O reconhecimento da categoria patrimônio, em nosso ordenamento jurídico, está em conformidade com a construção da noção de patrimônio comum da humanidade. O recurso patrimonializado é lançado em nome do interesse geral, relevando ora a propriedade privada, ora o domínio público, ora a soberania nacional, ora o regime internacional, no qual deveria ser enfatizada a conservação das opções das gerações futuras, da qualidade do planeta e o acesso equitativo, na geração presente, ao legado obtido das gerações passadas (OST, 1995; PUREZA, 1993).

A defesa e a preservação do meio ambiente representam deveres sob incumbência da sociedade e do Poder Público, voltando-se também às futuras gerações.146 Ao Estado cabe, assim, garantir a segurança da coletividade e lidar, no plano prospectivo, com as ameaças globais, comprometendo-se com a redução dos riscos (AYALA, 2011; LEITE, 2011). Trata-se, com efeito, de reconhecer, na configuração a ser dada ao princípio da solidariedade intergeracional (LEITE, AYALA, 2012) - ou equidade intergeracional - do futuro como elemento hermenêutico, implicando o dever transgeracional capaz de formar vínculos obrigacionais com ele e de instituir-se a comunicação jurídica sobre o risco (CARVALHO, 2008; 2011).

Em relação à gestão dos recursos costeiros - alçados à categoria de patrimônio pela Constituição Federal -, incumbe ao Estado garantir a sua instituição de modo contínuo, atentando-se para o dever jurídico constitucional de realização de avaliações permanentes e, se necessário, para a adoção de correção de rumos, em atenção à efetividade de que se deve revestir uma política pública ambiental. Particularmente, a não instituição de instrumentos que visam à concretização desses objetivos - tais como programas de monitoramento, de fornecimento de informações e relatórios de qualidade - representa grave e clara violação ao dever jurídico/constitucional dirigido ao Estado de garantir a qualidade ambiental às próximas gerações. Tal dever corresponde a uma regra constitucional no sentido atribuído por Ferrajoli (2015; 2012; 2011). Não há lugar, assim, para “ponderações” entre princípios constitucionais. Nesses casos o que existe é o dever de aplicar a regra que decorre dos preceitos insertos nos artigos 225, caput e §4º, 216 e 216-A da CF/88. Não é defensável a instituição de um programa de gestão do patrimônio ambiental por meio da fixação de um instrumento único e definitivo (no caso o zoneamento ambiental), sem que fique caracterizada mínima disposição em modificar substancialmente as ações efetivadas diante de graves incorreções eventualmente verificadas. A definitividade e a rigidez parecem configurar, à luz do enfoque sistêmico-complexo, características inconciliáveis com a gravidade dos dilemas sociais com os quais nos deparamos nesse início de século.

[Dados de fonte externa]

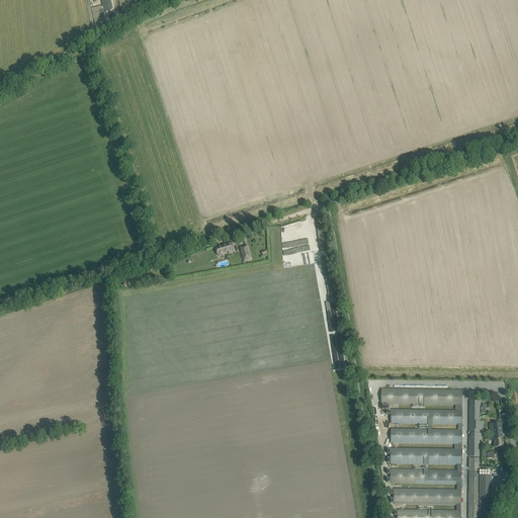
[(508,161),(517,192),(517,160),(517,158),(508,161)]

A consideração das incertezas constitutivas da sociedade complexa global e as proporções que estão tomando a crise socioambiental em nível planetário reforçam essa preocupação. Na análise dos fenômenos, parece não haver mais lugar para uma perspectiva teórica redutora em detrimento do reconhecimento de que há inter-relações entre a realidade estudada e o seu contexto, com mútua dependência das funções que cumprem os elementos dentro do sistema total (GARCIA, 1994). Essa perspectiva ressalta a característica da flexibilidade que deveria marcar as escolhas da sociedade na gestão de sistemas socioambientais. O regime tradicional de gestão tecnocrática dos ecossistemas parece não favorecer a absorção dessa concepção.

No entanto, para além do realce que se possa conferir à disciplina constitucional da patrimonialização dos recursos costeiros - e do dever correlacionado de preservação ambiental em benefício das próximas gerações -, a problemática aqui estudada relaciona-se com a imagem homem-natureza

predominante e com os bloqueios existentes para que se estabeleça e se fortaleça a parceria sociedade/Estado em prol da criação de uma consciência patrimonial entre os atores sociais implicados.